21 In summary, the classes of unquantifiable losses on which the Aventis parties relied appear neither likely to occur nor as serious as suggested (if they do occur) given the nature of the product. Otherwise, the suggested consequences appear to be largely within the control of the Aventis parties themselves, in circumstances where the very same issues would need to be confronted by reason of expiry of the patent on 3 July 2012 in any event.
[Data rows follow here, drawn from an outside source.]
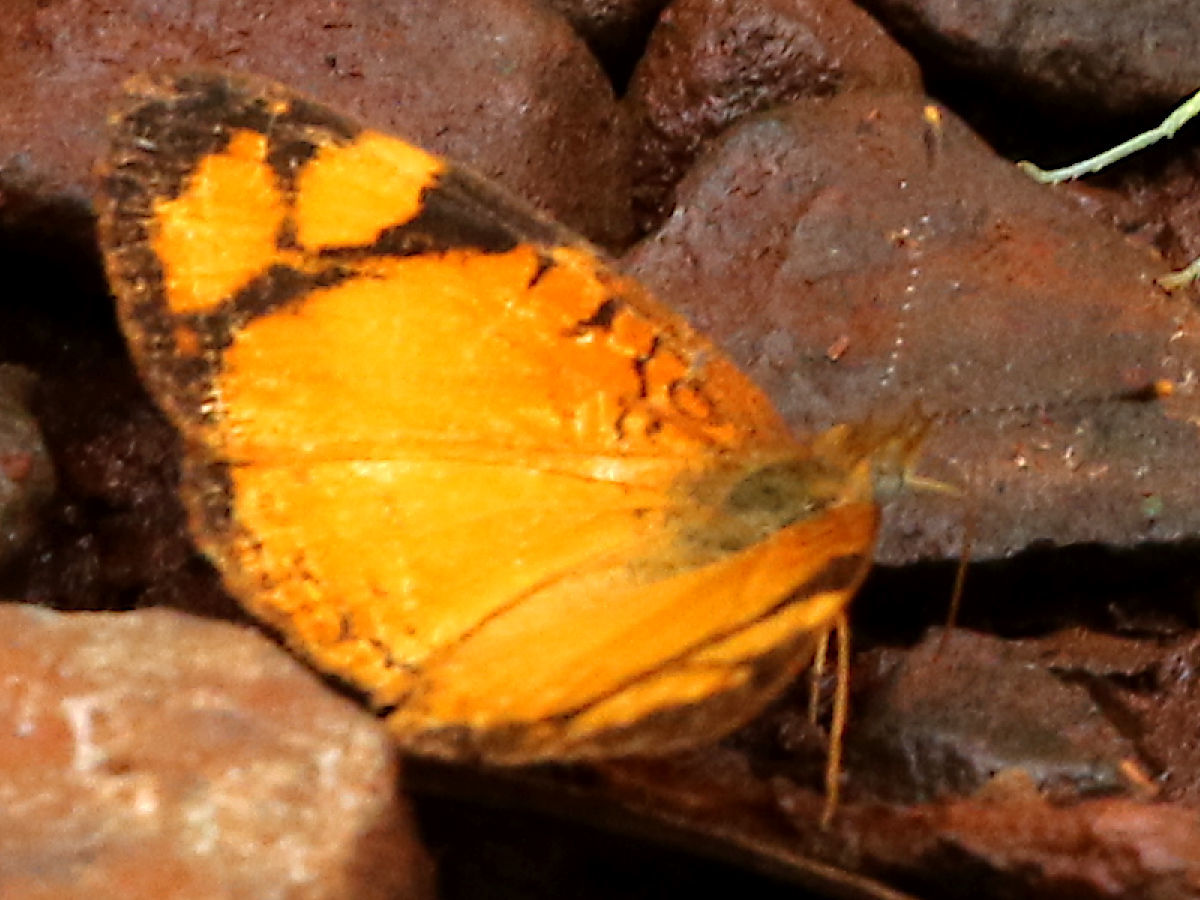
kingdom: Animalia
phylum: Arthropoda
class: Insecta
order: Lepidoptera
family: Nymphalidae
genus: Tegosa
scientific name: Tegosa claudina
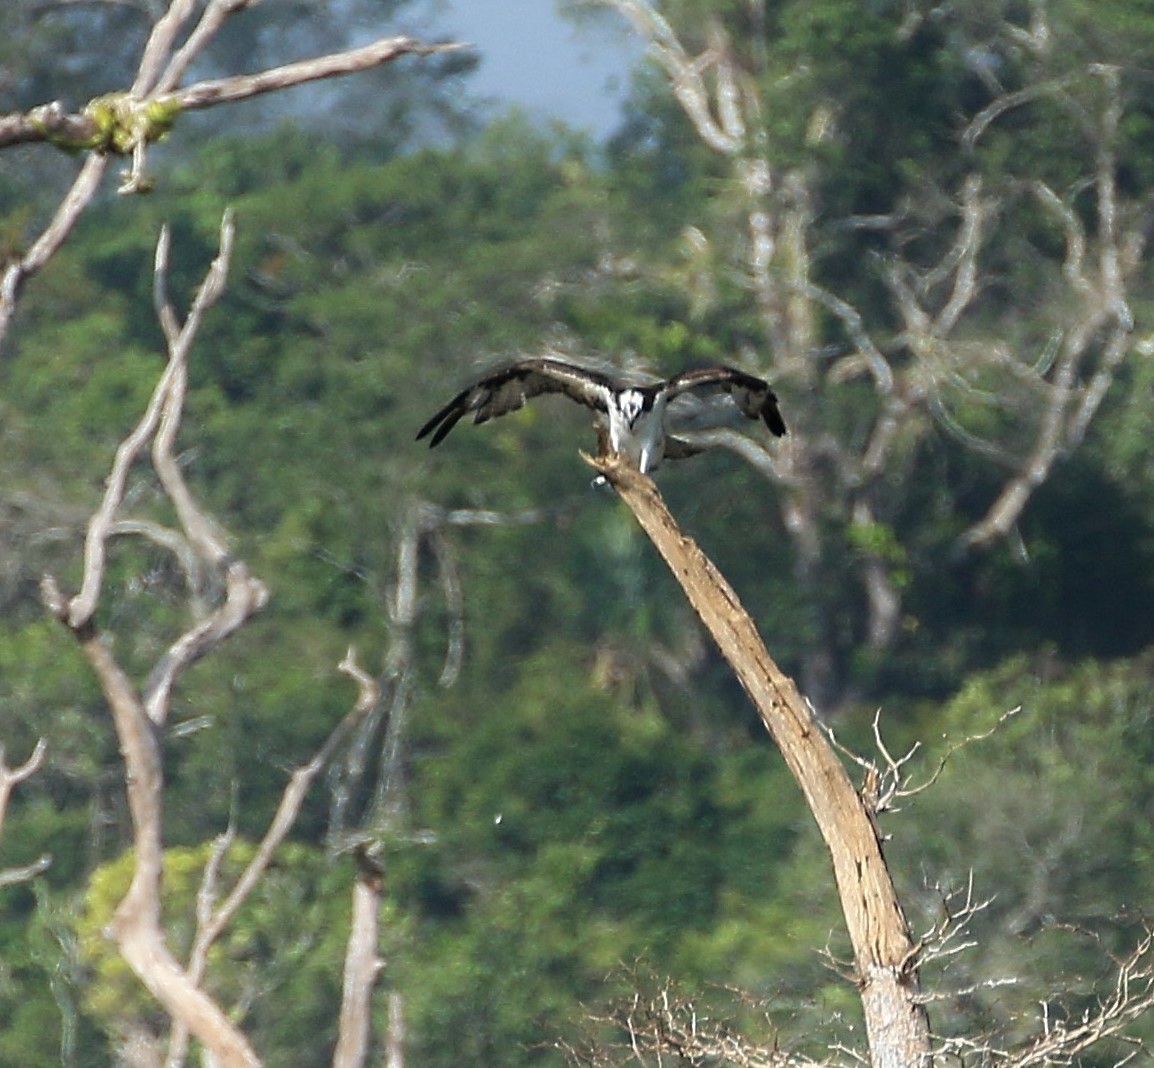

22 The evidence does not satisfy me that, if the interlocutory relief sought is not granted, the Aventis parties will suffer any irreparable harm for which damages will not be an adequate remedy. To the contrary the evidence indicates that on the facts of this case damages will be an adequate remedy for the Aventis parties.
23 An issue was raised about the financial capacity of Interpharma to meet any order to pay damages. Interpharma addressed that concern by proffering an undertaking to put in place a bank guarantee with the ANZ banking group in the sum of $10 million on the terms set out in Exhibit B (reproduced as Annexure A to the orders in NSD 1373 of 2010). The giving of the undertaking is required in order to support the conclusion that damages would be an adequate remedy and the orders will be framed to ensure it is given.
24 For these reasons, the Aventis parties should not be granted interlocutory relief.